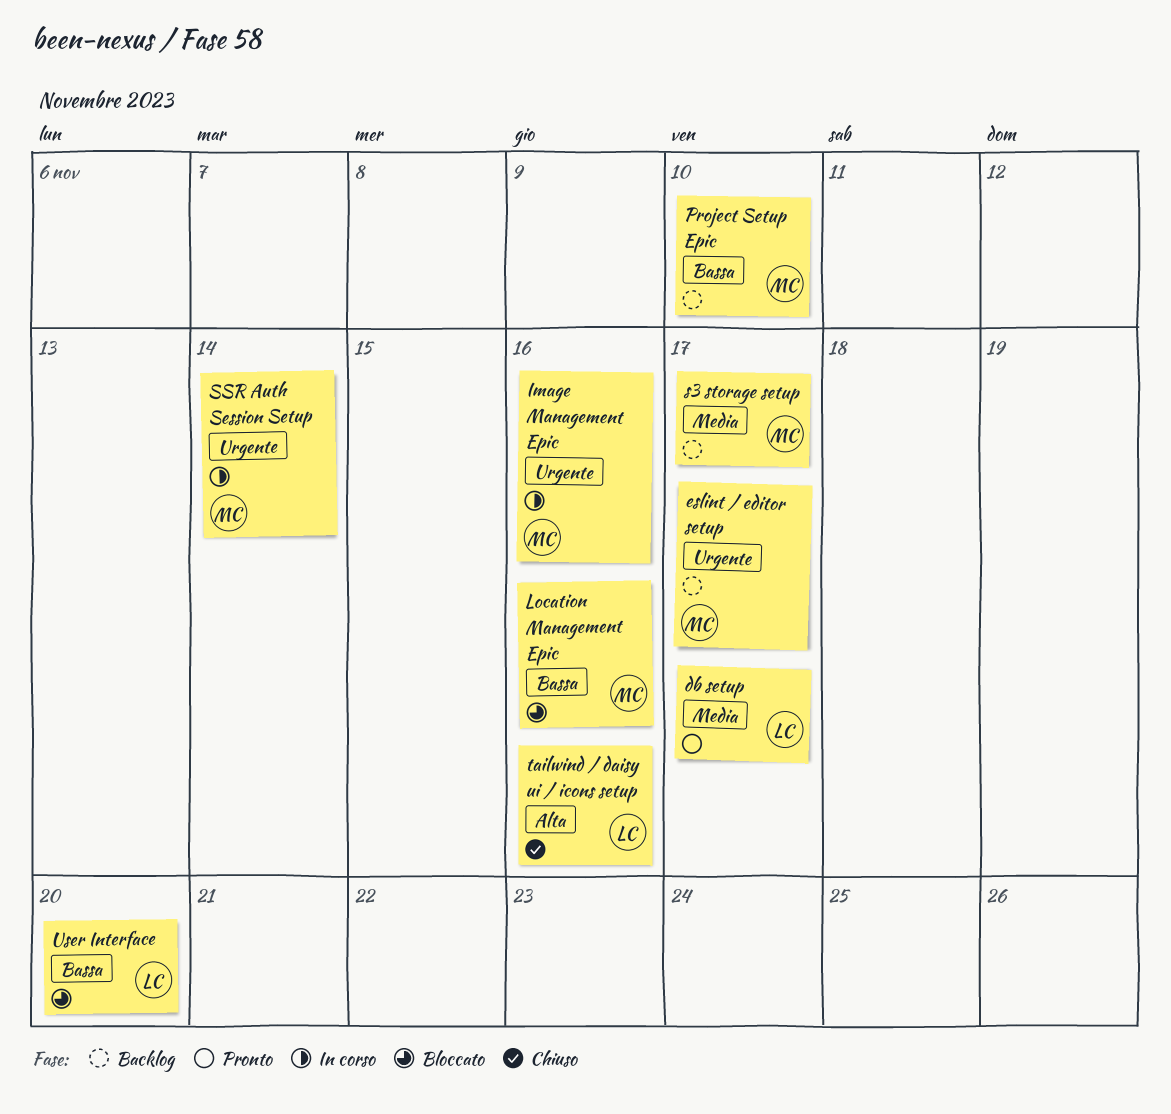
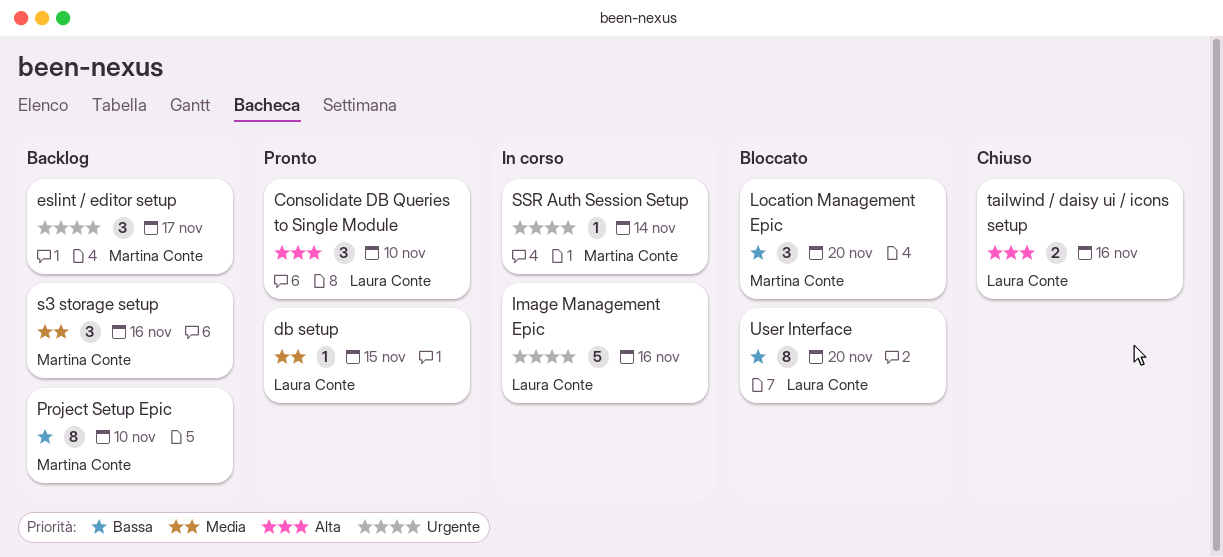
Consolidate DB Queries to Single Module: none -> present
db setup, due: Nov 17 -> Nov 15
Image Management Epic, owner: Martina Conte -> Laura Conte
Location Management Epic, due: Nov 16 -> Nov 20
s3 storage setup, due: Nov 17 -> Nov 16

◆ ◆ ◆ ◆

| WHAT IS EXPECTED |
Every entry must be written out exactly, with all pictures left out.

| SOLVED EXERCISE |
Consolidate DB Queries to Single Module: none -> present
db setup, due: Nov 17 -> Nov 15
Image Management Epic, owner: Martina Conte -> Laura Conte
Location Management Epic, due: Nov 16 -> Nov 20
s3 storage setup, due: Nov 17 -> Nov 16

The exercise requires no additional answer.